* [INPUT RECORDS]
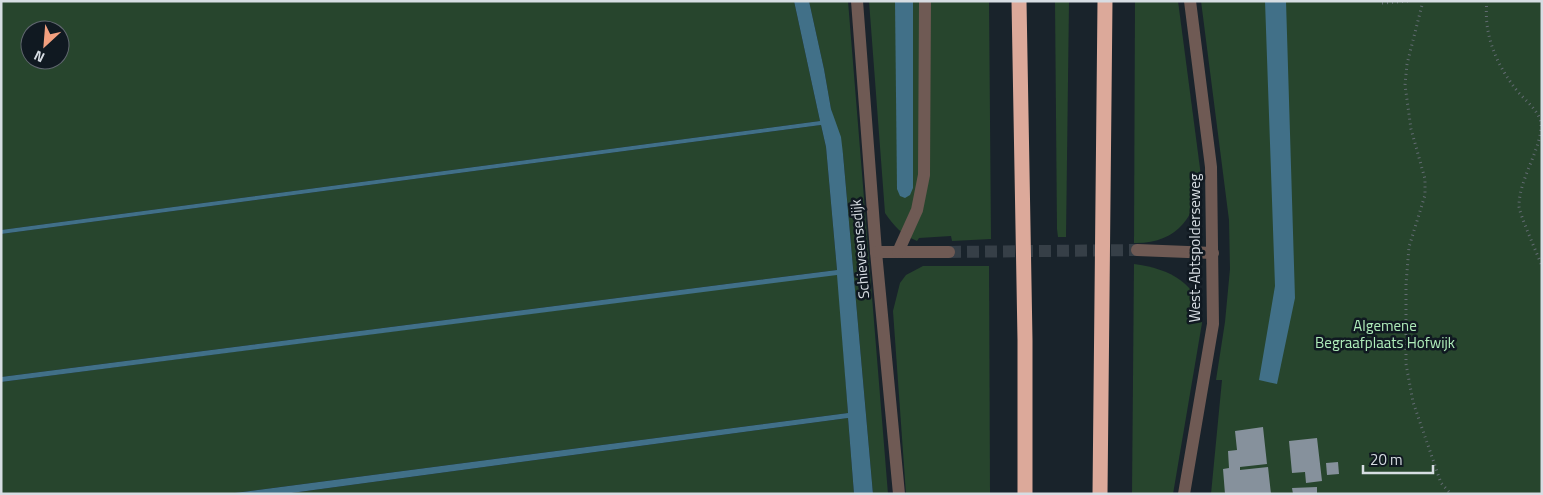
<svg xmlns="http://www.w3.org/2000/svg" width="1543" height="495" font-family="'Titillium Web',sans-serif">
	<rect width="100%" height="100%" fill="#19232b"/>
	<g fill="#27452d" fill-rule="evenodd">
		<path d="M1,1H794L820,121L1,230ZM30,30H60V60H30Z"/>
		<polygon points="809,1 848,1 888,494 873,494 843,154 831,109 824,69"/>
		<path d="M869,1H989L991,239L952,241L951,236L919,238L917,241C902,235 894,226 885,213Z"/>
		<polygon points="1055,1 1069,1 1066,237 1058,237 1057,229"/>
		<path d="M1135,1H1178L1201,176C1197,216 1177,244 1134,243Z"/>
		<polygon points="1201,1 1542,1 1542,494 1211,494 1222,380 1216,380 1225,322 1230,269 1229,220"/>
		<polygon points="821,125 826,147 837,270 1,377 1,234"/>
		<path d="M1134,264C1170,269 1200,283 1202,323L1173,494H1132Z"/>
		<polygon points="923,266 989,266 990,494 906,494 893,311 900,283 906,275"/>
		<polygon points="838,274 848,413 227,494 1,494 1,382"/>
		<polygon points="848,418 854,494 284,494"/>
	</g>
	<g fill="#417088">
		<polygon points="794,1 809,1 824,69 831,109 841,137 843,154 873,494 854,494 848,418 284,494 227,494 848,413 837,275 1,382 1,377 837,270 826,147 821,125 1,234 1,230 820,121"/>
		<polygon points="895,1 913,1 913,188 910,195 905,198 900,196 897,189"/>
		<polygon points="1265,1 1286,1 1295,298 1277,384 1259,380 1275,286"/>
	</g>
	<g fill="#86919c">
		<polygon points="1263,427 1267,464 1240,467 1240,470 1268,467 1271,494 1225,494 1223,469 1229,468 1228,451 1237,450 1235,431"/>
		<polygon points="1317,438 1322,481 1306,483 1305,472 1292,473 1289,441"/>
		<polygon points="1338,462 1339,474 1327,475 1326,463"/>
		<polygon points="1317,487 1317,494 1293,494 1292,488"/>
	</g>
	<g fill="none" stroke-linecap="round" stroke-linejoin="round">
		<polyline stroke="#363f47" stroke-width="12" stroke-dasharray="12 6" stroke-linecap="butt" points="949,252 1137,250"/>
		<g stroke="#626b72" stroke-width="3" stroke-dasharray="1 4" stroke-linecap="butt">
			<polyline points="1423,1 1407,64 1405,85 1411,129 1425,179 1425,195 1409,247 1406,284 1406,364 1413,402 1441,483 1451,494"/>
			<path d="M1487,1C1483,35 1497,66 1518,92C1527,102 1537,109 1541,122C1543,147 1519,178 1519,206C1519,213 1538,256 1542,266"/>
			<polyline points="1382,3 1409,1"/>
		</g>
		<g stroke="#6f5a54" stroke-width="12">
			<polyline points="857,1 876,252 899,494"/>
			<polyline points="1137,250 1213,253"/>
			<polyline points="876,252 949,252"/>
			<polyline points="898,252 917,210 924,175 925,1"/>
			<polyline points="1184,494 1213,324 1211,167 1190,1"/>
		</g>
		<g stroke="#dca99a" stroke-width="15">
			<polyline points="1019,1 1025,340 1025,494"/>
			<polyline points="1100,494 1105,1"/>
		</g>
	</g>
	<g text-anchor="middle" stroke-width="5" stroke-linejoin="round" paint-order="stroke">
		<g font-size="15" fill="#d7dde3" stroke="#101921">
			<text transform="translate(1195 248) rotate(-90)" y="5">West-Abtspolderseweg</text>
			<text transform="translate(860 249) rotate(-95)" y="5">Schieveensedijk</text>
		</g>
		<g font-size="15" fill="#afecba" stroke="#101921">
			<text x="1385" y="331">Algemene<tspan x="1385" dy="17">Begraafplaats Hofwijk</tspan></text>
		</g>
	</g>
	<rect width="1543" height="495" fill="none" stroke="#d7dde3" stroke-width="5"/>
	<g transform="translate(45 45) rotate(206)"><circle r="24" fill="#101921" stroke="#60676f"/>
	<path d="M0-4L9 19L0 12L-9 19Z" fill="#f2a07f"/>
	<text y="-8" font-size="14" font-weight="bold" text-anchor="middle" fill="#d7dde3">N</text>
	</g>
	<path d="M1363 465v8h70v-8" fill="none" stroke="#d7dde3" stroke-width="2.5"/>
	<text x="1370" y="465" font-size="15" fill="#d7dde3" stroke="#101921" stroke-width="4" paint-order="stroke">20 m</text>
</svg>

* [TASK DESCRIPTION] The reply should hold every line of the records unchanged and no pictures.

* [FINAL ANSWER]
<svg xmlns="http://www.w3.org/2000/svg" width="1543" height="495" font-family="'Titillium Web',sans-serif">
	<rect width="100%" height="100%" fill="#19232b"/>
	<g fill="#27452d" fill-rule="evenodd">
		<path d="M1,1H794L820,121L1,230ZM30,30H60V60H30Z"/>
		<polygon points="809,1 848,1 888,494 873,494 843,154 831,109 824,69"/>
		<path d="M869,1H989L991,239L952,241L951,236L919,238L917,241C902,235 894,226 885,213Z"/>
		<polygon points="1055,1 1069,1 1066,237 1058,237 1057,229"/>
		<path d="M1135,1H1178L1201,176C1197,216 1177,244 1134,243Z"/>
		<polygon points="1201,1 1542,1 1542,494 1211,494 1222,380 1216,380 1225,322 1230,269 1229,220"/>
		<polygon points="821,125 826,147 837,270 1,377 1,234"/>
		<path d="M1134,264C1170,269 1200,283 1202,323L1173,494H1132Z"/>
		<polygon points="923,266 989,266 990,494 906,494 893,311 900,283 906,275"/>
		<polygon points="838,274 848,413 227,494 1,494 1,382"/>
		<polygon points="848,418 854,494 284,494"/>
	</g>
	<g fill="#417088">
		<polygon points="794,1 809,1 824,69 831,109 841,137 843,154 873,494 854,494 848,418 284,494 227,494 848,413 837,275 1,382 1,377 837,270 826,147 821,125 1,234 1,230 820,121"/>
		<polygon points="895,1 913,1 913,188 910,195 905,198 900,196 897,189"/>
		<polygon points="1265,1 1286,1 1295,298 1277,384 1259,380 1275,286"/>
	</g>
	<g fill="#86919c">
		<polygon points="1263,427 1267,464 1240,467 1240,470 1268,467 1271,494 1225,494 1223,469 1229,468 1228,451 1237,450 1235,431"/>
		<polygon points="1317,438 1322,481 1306,483 1305,472 1292,473 1289,441"/>
		<polygon points="1338,462 1339,474 1327,475 1326,463"/>
		<polygon points="1317,487 1317,494 1293,494 1292,488"/>
	</g>
	<g fill="none" stroke-linecap="round" stroke-linejoin="round">
		<polyline stroke="#363f47" stroke-width="12" stroke-dasharray="12 6" stroke-linecap="butt" points="949,252 1137,250"/>
		<g stroke="#626b72" stroke-width="3" stroke-dasharray="1 4" stroke-linecap="butt">
			<polyline points="1423,1 1407,64 1405,85 1411,129 1425,179 1425,195 1409,247 1406,284 1406,364 1413,402 1441,483 1451,494"/>
			<path d="M1487,1C1483,35 1497,66 1518,92C1527,102 1537,109 1541,122C1543,147 1519,178 1519,206C1519,213 1538,256 1542,266"/>
			<polyline points="1382,3 1409,1"/>
		</g>
		<g stroke="#6f5a54" stroke-width="12">
			<polyline points="857,1 876,252 899,494"/>
			<polyline points="1137,250 1213,253"/>
			<polyline points="876,252 949,252"/>
			<polyline points="898,252 917,210 924,175 925,1"/>
			<polyline points="1184,494 1213,324 1211,167 1190,1"/>
		</g>
		<g stroke="#dca99a" stroke-width="15">
			<polyline points="1019,1 1025,340 1025,494"/>
			<polyline points="1100,494 1105,1"/>
		</g>
	</g>
	<g text-anchor="middle" stroke-width="5" stroke-linejoin="round" paint-order="stroke">
		<g font-size="15" fill="#d7dde3" stroke="#101921">
			<text transform="translate(1195 248) rotate(-90)" y="5">West-Abtspolderseweg</text>
			<text transform="translate(860 249) rotate(-95)" y="5">Schieveensedijk</text>
		</g>
		<g font-size="15" fill="#afecba" stroke="#101921">
			<text x="1385" y="331">Algemene<tspan x="1385" dy="17">Begraafplaats Hofwijk</tspan></text>
		</g>
	</g>
	<rect width="1543" height="495" fill="none" stroke="#d7dde3" stroke-width="5"/>
	<g transform="translate(45 45) rotate(206)"><circle r="24" fill="#101921" stroke="#60676f"/>
	<path d="M0-4L9 19L0 12L-9 19Z" fill="#f2a07f"/>
	<text y="-8" font-size="14" font-weight="bold" text-anchor="middle" fill="#d7dde3">N</text>
	</g>
	<path d="M1363 465v8h70v-8" fill="none" stroke="#d7dde3" stroke-width="2.5"/>
	<text x="1370" y="465" font-size="15" fill="#d7dde3" stroke="#101921" stroke-width="4" paint-order="stroke">20 m</text>
</svg>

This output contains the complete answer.